1. Leskeella nervosa (Bridel) Loeske, Moosfl. Harz. 255. 1903

 

Pterigynandrum nervosum Bridel, Muscol. Recent. Suppl. 1: 132. 1806; Leskea nervosa (Bridel) Myrin; Pseudoleskeella nervosa (Bridel) Nyholm

 

Plants dark green to blackish green. Stems appressed to substrate, irregularly branched, secondary branches common, erect and clustered. Leaves of primary stems 0.6--1.2 mm, lanceolate, narrowed into slender acumen longer than main portion of the lamina, secondary branch leaves smaller, 0.4--0.8 mm, ovate to ovate-lanceolate, acute to subulate, leaves of stolons scale-like, distant, ovate or orbicular.

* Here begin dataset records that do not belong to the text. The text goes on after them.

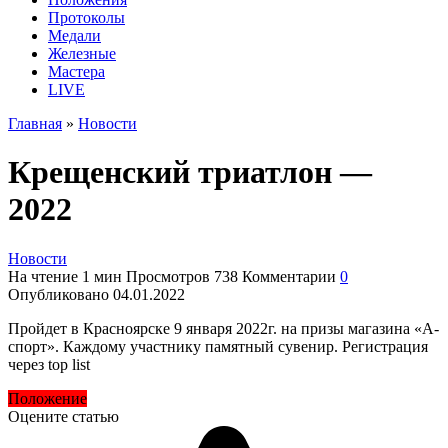
Протоколы
Медали
Железные
Мастера
LIVE
Главная
»
Новости
Крещенский триатлон —
2022
Новости
На чтение
1 мин
Просмотров
738
Комментарии
0
Опубликовано
04.01.2022
Пройдет в Красноярске 9 января 2022г. на призы магазина «А-
спорт». Каждому участнику памятный сувенир. Регистрация
через top list
Положение
Оцените статью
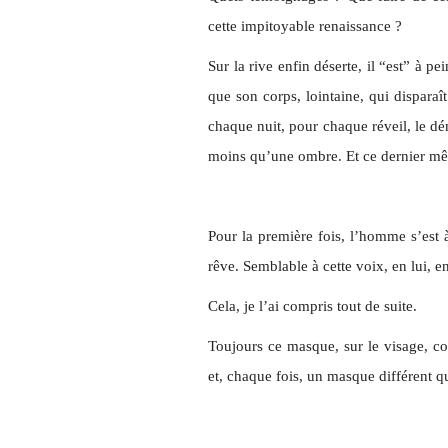
cette impitoyable renaissance ?
Sur la rive enfin déserte, il “est” à p
que son corps, lointaine, qui disparaît
chaque nuit, pour chaque réveil, le d
moins qu’une ombre. Et ce dernier même
Pour la première fois, l’homme s’est
rêve. Semblable à cette voix, en lui, e
Cela, je l’ai compris tout de suite.
Toujours ce masque, sur le visage, c
et, chaque fois, un masque différent q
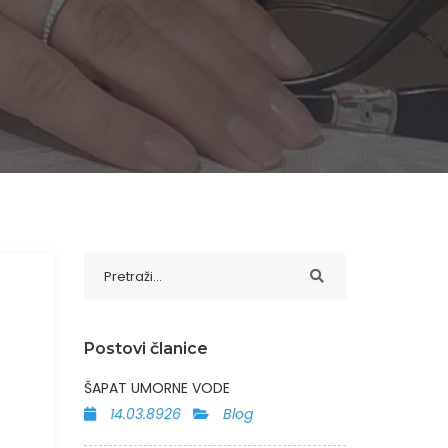
Postovi članice
ŠAPAT UMORNE VODE
14.03.8926
Blog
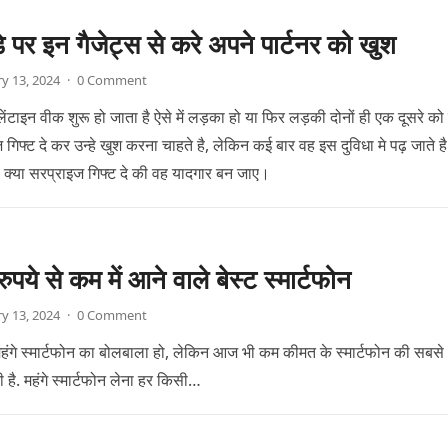
डे पर इन गैजेट्स से करे अपने पार्टनर को खुश
y 13, 2024
·
0 Comment
लेंटाइन वीक शुरू हो जाता है ऐसे में लड़का हो या फिर लड़की दोनों ही एक दूसरे क
गिफ्ट दे कर उन्हे खुश करना चाहते है, लेकिन कई बार वह इस दुविधा मे पढ़ जाते ह
ो क्या सरप्राइज गिफ्ट दे की वह यादगार बन जाए।
पये से कम में आने वाले बेस्ट स्मार्टफोन
y 13, 2024
·
0 Comment
ही महंगे स्मार्टफोन का बोलबाला हो, लेकिन आज भी कम कीमत के स्मार्टफोन की सबसे
ी है. महंगे स्मार्टफोन लेना हर किसी…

Specialized asexual gemmae of clustered flagelliform branchlets common in axils of erect, distal secondary branch leaves. Capsule 2--3 mm, subcylindric. Spores 13--18 \um.

 

Capsules mature July--Sept., common on bark of trees, occasionally on calcareous rock, 0--3500 m; Greenland; Alta., B.C., Labr., Man., N.B., Nfld., N.S., Ont., Que.; Ariz., Colo., Idaho, Maine, Mich., Minn., Mont., N.Mex., N.C., N.Y., Pa., R.I., S.Dak., Utah, Vt., Wis.; Europe; Asia; Atlantic Islands (Iceland).